7. Visit the USS Constitution and Museum
The USS Constitution & Museum is a fun, educational experience that’s as enjoyable for adults as it is for kids. The exhibits on the War of 1812 and the Barbary War are particularly noteworthy, while the ground flow workshop is a great place to check out the talents of a team of modelers as they create incredibly intricate miniatures of the USS Constitution and other ships.
6. Sam Adams Brewery
Samuel Adams Brewery may be an adults only kind of thing, but if you’re travelling without the kids, it’s a great place to enjoy one of Boston’s most beloved contributions to the world – beer. As well as offering a great tour around the museum, a fabulous gift shop, and an insight into the ingredients and brewing process that goes into the making of Sam Adams beer, there’s also that most glorious of things- free beer samples.
5. Dine at Faneuil Hall
No trip to Boston is complete without a visit to the historic Faneuil Hall.
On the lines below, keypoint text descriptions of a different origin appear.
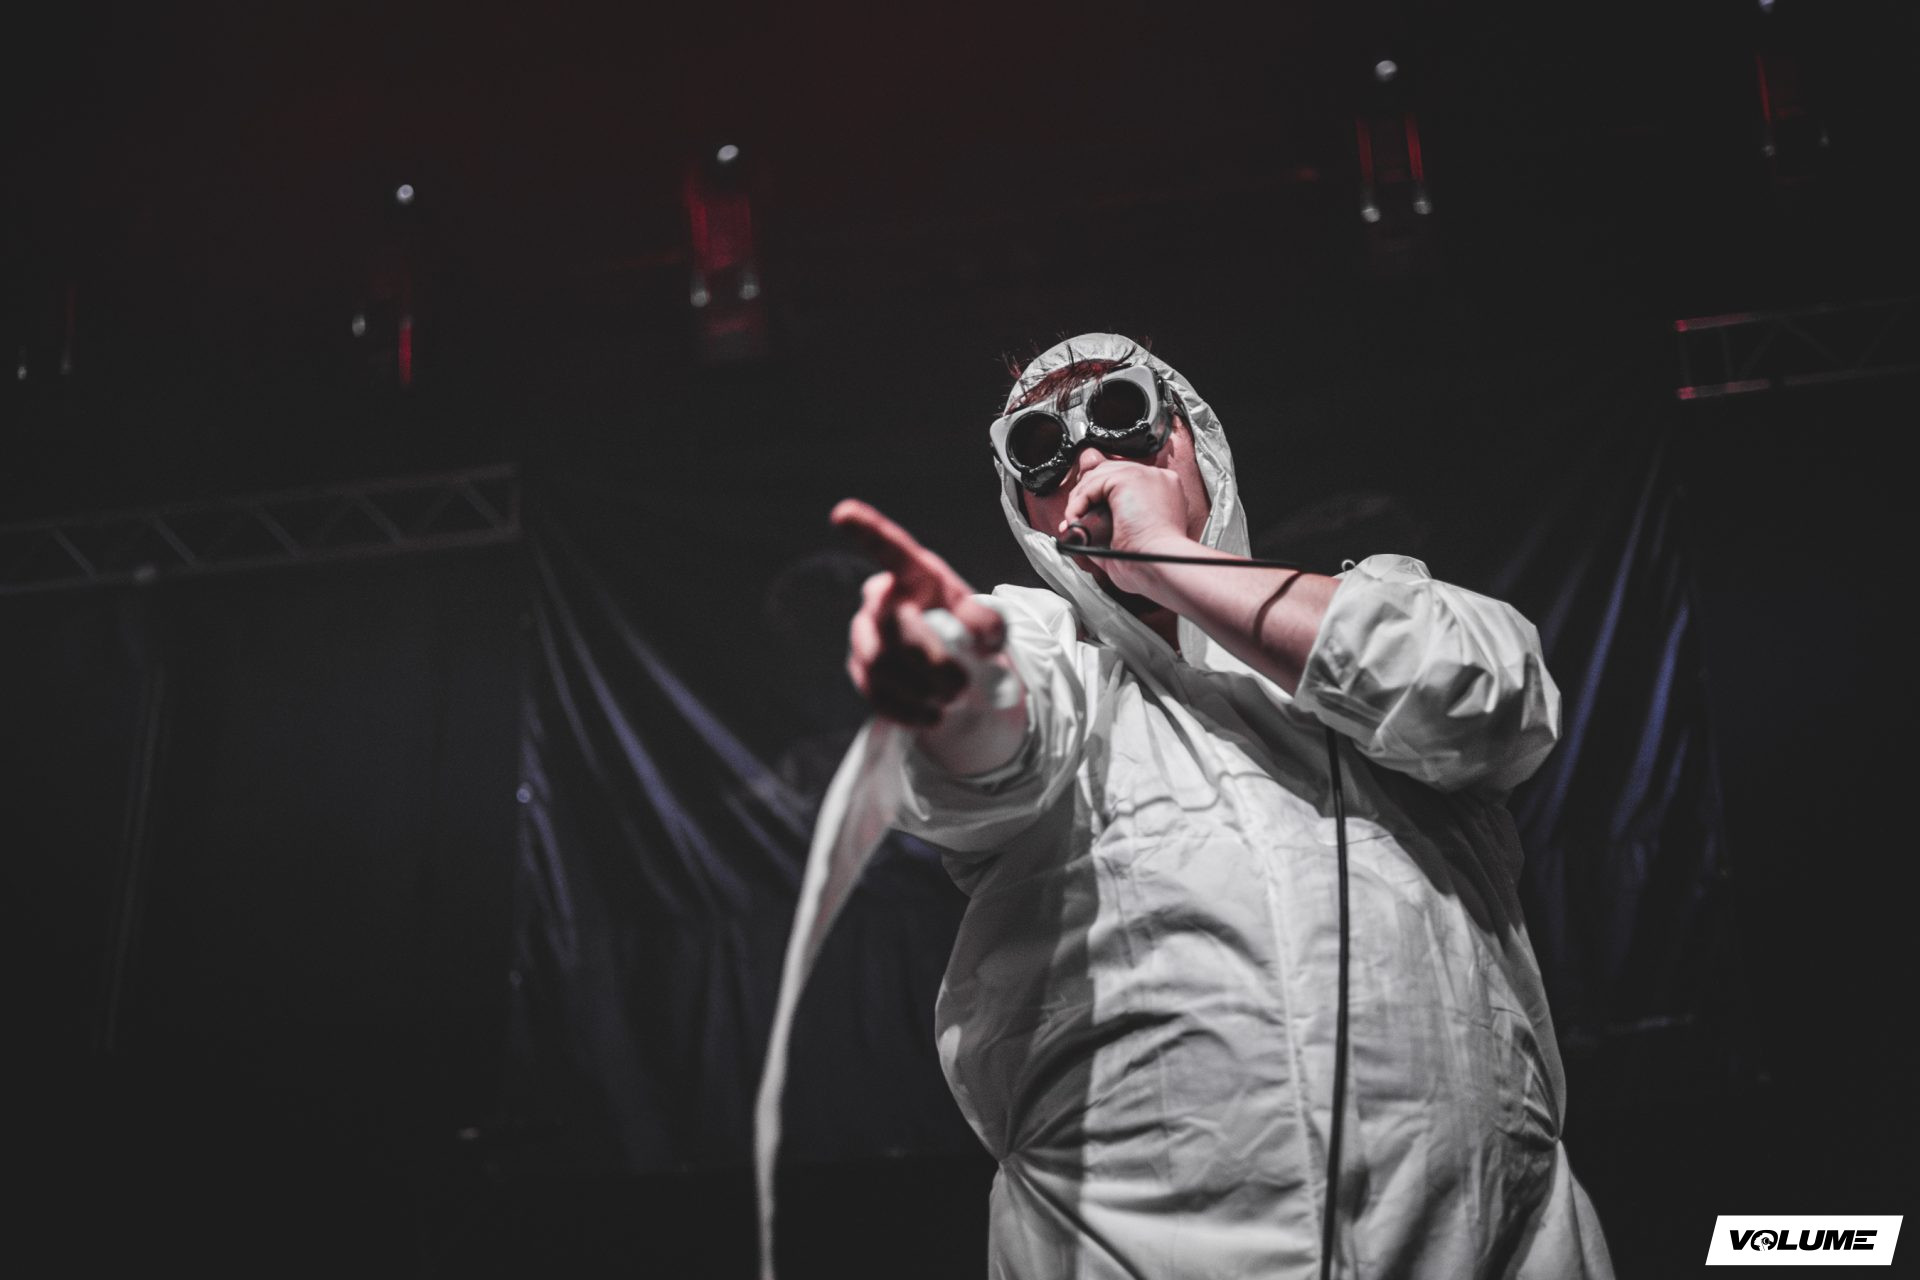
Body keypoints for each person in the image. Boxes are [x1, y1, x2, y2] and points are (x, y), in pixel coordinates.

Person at [833, 333, 1613, 1278]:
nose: (1089, 457)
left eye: (1123, 416)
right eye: (1042, 447)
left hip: (1480, 1240)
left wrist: (1167, 559)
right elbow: (983, 754)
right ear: (1026, 509)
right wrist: (948, 687)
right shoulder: (1041, 651)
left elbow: (1490, 700)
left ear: (1196, 442)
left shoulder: (1374, 602)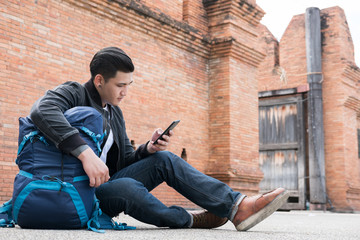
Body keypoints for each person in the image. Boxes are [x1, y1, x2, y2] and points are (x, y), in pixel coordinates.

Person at [30, 47, 289, 231]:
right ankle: (189, 219)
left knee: (163, 158)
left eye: (129, 85)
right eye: (121, 85)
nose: (125, 92)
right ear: (99, 80)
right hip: (73, 191)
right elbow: (42, 110)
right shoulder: (73, 93)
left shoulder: (115, 113)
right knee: (128, 189)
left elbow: (122, 165)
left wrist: (147, 149)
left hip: (105, 187)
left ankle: (237, 207)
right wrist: (85, 155)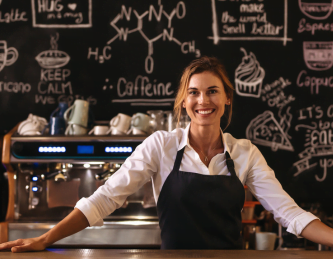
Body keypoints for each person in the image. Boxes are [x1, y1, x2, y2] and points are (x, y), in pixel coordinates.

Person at [1, 56, 333, 252]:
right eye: (194, 93)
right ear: (184, 102)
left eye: (212, 91)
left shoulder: (244, 153)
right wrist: (45, 239)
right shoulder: (161, 145)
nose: (203, 101)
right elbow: (105, 198)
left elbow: (290, 215)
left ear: (227, 98)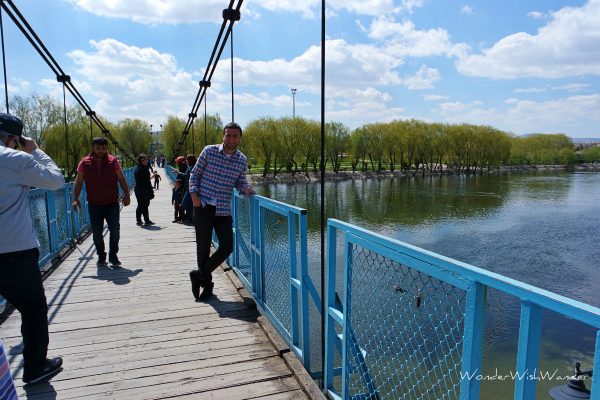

Built in 1742, the site has witnessed some of the most historic moments in Boston’s history, including numerous rallies by Patriotic protestors. Today, it serves as one of Boston’s premium shopping and dining destinations, offering a myriad of boutiques and restaurants for you to enjoy at leisure. Once you’ve finished browsing the aisles or tucking into some fine food, take a moment to admire the architecture, which is about as impressive as you’ll find in all of Boston.
4. Admire the Art at the Institute of Contemporary Art
The Institute of Contemporary Art is set in one of the most stunning buildings you’ll find in Boston, occupying 65000 square feet-across the waterfront and offering a showstopping design of glass and metal. Even more impressive than its exterior, however, is the enthralling collection of artwork it houses, and the superb way the skylight system, column free galleries, and moveable walls allow it to be showcased. If you enjoy contemporary art, this is one place you definitely don’t want to miss.
3. Visit the Boston Tea Party Ships and Museum
if you want the opportunity to recreate the Boston Tea Party, where better to do it than the Boston Tea Party Ships & Museum? The museum is a truly revolutionary experience, in more ways than one. The magnificent multi-sensory technology and knowledge Historical Interpreters bring the past to life, given you an inside look into the events of December 16, 1773 in a way you probably never thought to experience. Once you’re done soaking up history, don’t miss a quick stop at Abigail’s Tea Room and Terrace- as the museum itself says “your adventure isn’t complete without a spot of tea”.
2. Visit the African Meeting House
As one of the most important National Historic Landmarks in the nation, the African Meeting House and Museum stands in memory of Boston’s vibrant African -American community of the 19th century. The building has served at various times as a church, a school for African children, and a meeting house. Today, it offers visitors the chance to hear some of the tales of freedom through interactive exhibits and cultural programs.
1. Step into the Past on the Freedom Trail
Experience history with every step on the Freedom Trail, a 2.5 mile hike through downtown Boston that passes through 16 landmark locations that have a strong significance to the US’s past. Each of the museums, churches, meeting houses, burial grounds, parks, and historic markers you pass through will give you a glimpse into the story of the American Revolution, and the events that shaped the city into what it is today. While you’re free to walk the trail alone, those who’d rather have the option to book themselves onto a guided tour. Tours run 362 days a year at frequent intervals throughout the day.